A drug may be designated an orphan drug if it is used to treat fewer than 200,000 people in the U.S., thanks to the Orphan Drug Act. If a disease affects fewer than 200,000 people, it is considered rare. Mesothelioma is amongst the rarest of rare diseases, affecting fewer than 3,000 Americans every year. The Orphan Drug Act provides incentive for companies like Morphotek so that they are able to work to develop drugs to treat rare diseases.

Mesothelioma may take up to decades to develop and often shows few symptoms until its advanced stages, so it is especially difficult to treat, making orphan drugs an especially critical option. The life expectancy for mesothelioma patients, even with such standard treatments as chemotherapy, radiation, and surgery, is poor. Researchers and mesothelioma doctors hope that studies on gene therapy and immunotherapy treatments, like Amatuximab, will offer more promising odds to mesothelioma patients.
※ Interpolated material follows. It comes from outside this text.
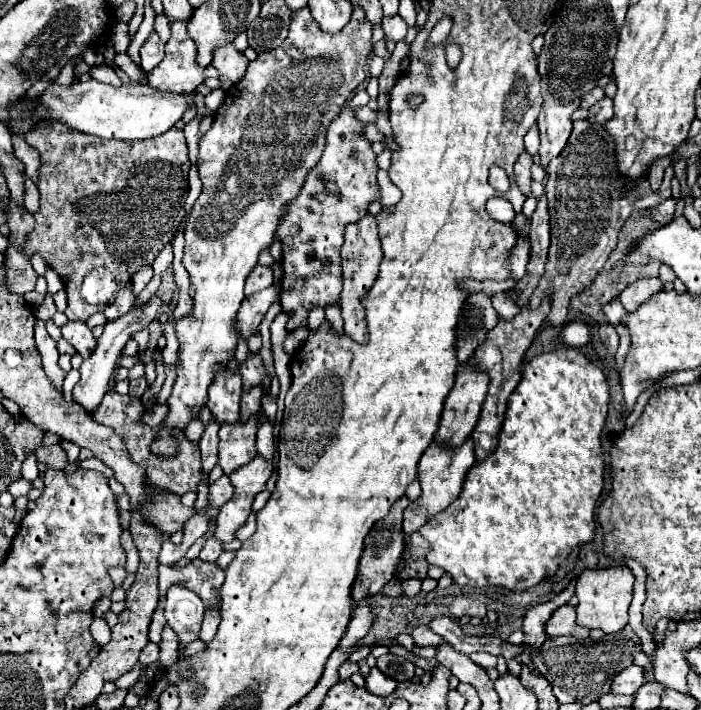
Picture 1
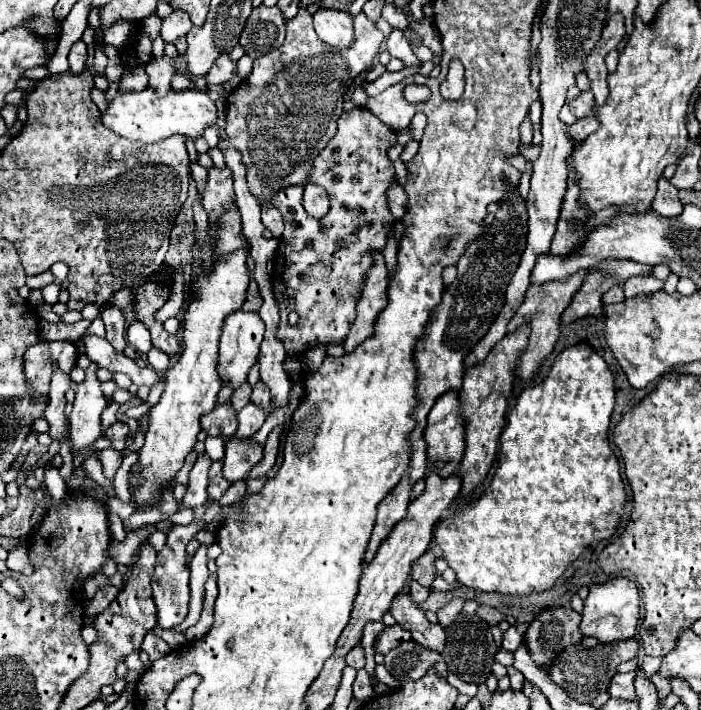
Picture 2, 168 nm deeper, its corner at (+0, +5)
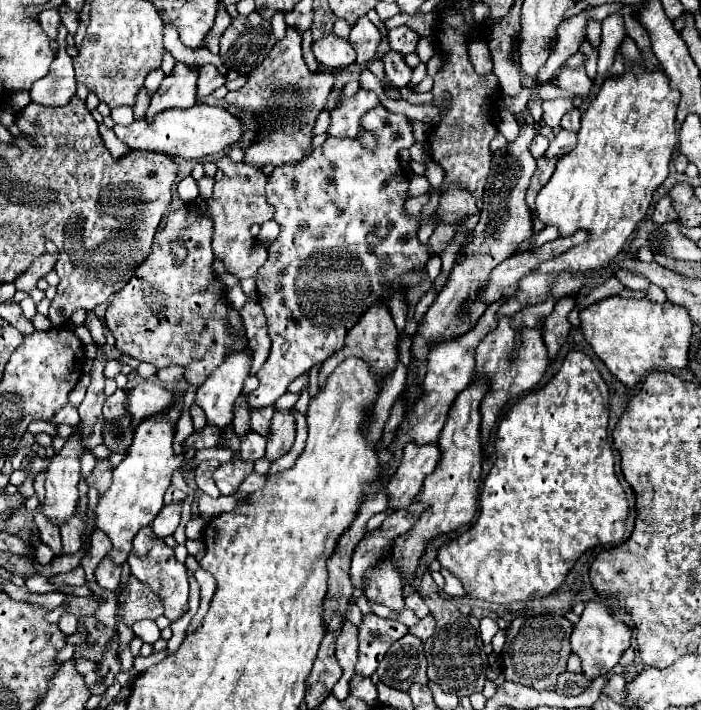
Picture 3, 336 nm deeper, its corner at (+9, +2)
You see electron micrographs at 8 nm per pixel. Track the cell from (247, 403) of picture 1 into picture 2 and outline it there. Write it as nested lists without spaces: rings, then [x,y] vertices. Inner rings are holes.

The glycoprotein mesothelin is overexpressed in a number of types of cancer including pleural mesothelioma, and Amatuximab targets this protein. Experts believe that mesothelin is related to cell adhesion, allowing a tumor to adhere to a particular spot and encourage new tumor growth in other parts of the body. In a press release announcing Amatuximab’s new orphan drug status, Morphotek noted, “Researchers at the National cancer Institute (NCI) and Johns Hopkins University have independently validated mesothelin as a potential target of immune-based therapies.”

The National Cancer Institute states that Amatuximab binds to the mesothelin on cancer cells’ surfaces, triggering an immune response against the tumor cells that express mesothelin.